RECORDS FOR THE TASK:
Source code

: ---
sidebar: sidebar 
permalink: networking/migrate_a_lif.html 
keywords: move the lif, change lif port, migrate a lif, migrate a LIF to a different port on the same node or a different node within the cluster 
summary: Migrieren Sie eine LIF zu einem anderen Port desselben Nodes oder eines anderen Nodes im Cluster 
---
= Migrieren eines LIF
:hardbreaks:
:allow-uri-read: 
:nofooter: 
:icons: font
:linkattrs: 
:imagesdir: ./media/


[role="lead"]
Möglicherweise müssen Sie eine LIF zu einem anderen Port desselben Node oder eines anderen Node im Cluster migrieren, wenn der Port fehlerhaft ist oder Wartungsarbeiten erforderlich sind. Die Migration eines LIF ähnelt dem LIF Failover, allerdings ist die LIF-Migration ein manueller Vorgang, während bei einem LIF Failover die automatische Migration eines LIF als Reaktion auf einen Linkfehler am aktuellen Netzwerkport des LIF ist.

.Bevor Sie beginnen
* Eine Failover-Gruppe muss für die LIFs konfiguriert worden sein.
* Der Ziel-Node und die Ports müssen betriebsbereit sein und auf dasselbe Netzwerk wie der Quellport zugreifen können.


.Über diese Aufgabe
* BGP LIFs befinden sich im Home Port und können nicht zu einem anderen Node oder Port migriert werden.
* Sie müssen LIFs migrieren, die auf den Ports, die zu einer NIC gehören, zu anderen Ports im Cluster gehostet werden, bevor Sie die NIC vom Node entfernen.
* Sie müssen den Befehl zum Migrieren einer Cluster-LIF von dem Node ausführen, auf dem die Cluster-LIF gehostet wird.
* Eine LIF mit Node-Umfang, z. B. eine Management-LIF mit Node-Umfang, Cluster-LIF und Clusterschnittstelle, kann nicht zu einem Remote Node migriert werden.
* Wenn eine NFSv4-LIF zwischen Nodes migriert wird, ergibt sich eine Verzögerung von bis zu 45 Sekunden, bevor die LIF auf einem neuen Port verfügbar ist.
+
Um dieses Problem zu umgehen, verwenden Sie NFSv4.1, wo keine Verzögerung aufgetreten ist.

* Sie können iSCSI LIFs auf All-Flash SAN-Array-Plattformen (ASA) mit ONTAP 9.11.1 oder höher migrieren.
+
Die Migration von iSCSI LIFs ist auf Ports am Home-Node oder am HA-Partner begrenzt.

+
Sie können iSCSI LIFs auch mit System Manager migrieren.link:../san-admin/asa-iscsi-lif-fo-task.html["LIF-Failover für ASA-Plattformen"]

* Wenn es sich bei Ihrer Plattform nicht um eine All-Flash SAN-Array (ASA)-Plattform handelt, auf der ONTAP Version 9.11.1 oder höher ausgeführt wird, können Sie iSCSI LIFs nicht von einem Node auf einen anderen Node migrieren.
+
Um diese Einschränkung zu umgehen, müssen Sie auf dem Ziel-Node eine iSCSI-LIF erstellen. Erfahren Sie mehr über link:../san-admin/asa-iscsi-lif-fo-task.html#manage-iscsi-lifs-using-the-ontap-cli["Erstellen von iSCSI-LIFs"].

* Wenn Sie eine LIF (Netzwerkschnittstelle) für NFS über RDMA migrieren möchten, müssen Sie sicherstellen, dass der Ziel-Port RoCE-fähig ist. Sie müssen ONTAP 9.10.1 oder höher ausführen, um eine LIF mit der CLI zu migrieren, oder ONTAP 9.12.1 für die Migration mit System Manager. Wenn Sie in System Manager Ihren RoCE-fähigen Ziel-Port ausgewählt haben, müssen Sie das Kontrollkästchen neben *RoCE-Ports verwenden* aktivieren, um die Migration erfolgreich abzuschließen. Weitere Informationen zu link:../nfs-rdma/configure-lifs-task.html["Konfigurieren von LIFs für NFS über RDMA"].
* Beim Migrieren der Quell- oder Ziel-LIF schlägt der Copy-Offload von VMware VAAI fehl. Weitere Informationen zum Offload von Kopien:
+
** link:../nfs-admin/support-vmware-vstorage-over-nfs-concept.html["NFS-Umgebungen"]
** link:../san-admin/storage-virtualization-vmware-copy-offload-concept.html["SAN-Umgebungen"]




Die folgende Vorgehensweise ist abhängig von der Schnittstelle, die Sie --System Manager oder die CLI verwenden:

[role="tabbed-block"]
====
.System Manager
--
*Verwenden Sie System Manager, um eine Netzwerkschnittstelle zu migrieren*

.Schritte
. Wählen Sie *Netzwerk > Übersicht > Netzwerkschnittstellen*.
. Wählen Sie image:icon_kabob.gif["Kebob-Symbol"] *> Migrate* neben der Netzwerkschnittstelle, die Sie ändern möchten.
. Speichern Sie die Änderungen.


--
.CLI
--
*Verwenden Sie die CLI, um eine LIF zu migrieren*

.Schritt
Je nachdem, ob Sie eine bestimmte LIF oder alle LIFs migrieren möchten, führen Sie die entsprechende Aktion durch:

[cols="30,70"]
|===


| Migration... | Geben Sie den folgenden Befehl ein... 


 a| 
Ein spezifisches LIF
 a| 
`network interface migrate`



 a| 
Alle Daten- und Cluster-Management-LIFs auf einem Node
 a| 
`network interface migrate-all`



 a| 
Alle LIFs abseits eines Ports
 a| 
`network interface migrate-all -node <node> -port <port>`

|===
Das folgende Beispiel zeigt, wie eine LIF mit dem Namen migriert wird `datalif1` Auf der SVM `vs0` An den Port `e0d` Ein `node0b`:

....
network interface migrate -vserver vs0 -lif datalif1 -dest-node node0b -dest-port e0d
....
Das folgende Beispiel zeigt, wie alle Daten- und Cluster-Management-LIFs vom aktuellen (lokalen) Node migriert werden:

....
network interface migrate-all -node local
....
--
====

WORK TO BE COMPLETED: Within the data above, the lines from the one with "Port migriert werden." to the one with "Um diese Einschränkung" must be repeated exactly; no other line belongs in the answer.

RESPONSE TO THE EXERCISE:
* BGP LIFs befinden sich im Home Port und können nicht zu einem anderen Node oder Port migriert werden.
* Sie müssen LIFs migrieren, die auf den Ports, die zu einer NIC gehören, zu anderen Ports im Cluster gehostet werden, bevor Sie die NIC vom Node entfernen.
* Sie müssen den Befehl zum Migrieren einer Cluster-LIF von dem Node ausführen, auf dem die Cluster-LIF gehostet wird.
* Eine LIF mit Node-Umfang, z. B. eine Management-LIF mit Node-Umfang, Cluster-LIF und Clusterschnittstelle, kann nicht zu einem Remote Node migriert werden.
* Wenn eine NFSv4-LIF zwischen Nodes migriert wird, ergibt sich eine Verzögerung von bis zu 45 Sekunden, bevor die LIF auf einem neuen Port verfügbar ist.
+
Um dieses Problem zu umgehen, verwenden Sie NFSv4.1, wo keine Verzögerung aufgetreten ist.

* Sie können iSCSI LIFs auf All-Flash SAN-Array-Plattformen (ASA) mit ONTAP 9.11.1 oder höher migrieren.
+
Die Migration von iSCSI LIFs ist auf Ports am Home-Node oder am HA-Partner begrenzt.

+
Sie können iSCSI LIFs auch mit System Manager migrieren.link:../san-admin/asa-iscsi-lif-fo-task.html["LIF-Failover für ASA-Plattformen"]

* Wenn es sich bei Ihrer Plattform nicht um eine All-Flash SAN-Array (ASA)-Plattform handelt, auf der ONTAP Version 9.11.1 oder höher ausgeführt wird, können Sie iSCSI LIFs nicht von einem Node auf einen anderen Node migrieren.
+
Um diese Einschränkung zu umgehen, müssen Sie auf dem Ziel-Node eine iSCSI-LIF erstellen. Erfahren Sie mehr über link:../san-admin/asa-iscsi-lif-fo-task.html#manage-iscsi-lifs-using-the-ontap-cli["Erstellen von iSCSI-LIFs"].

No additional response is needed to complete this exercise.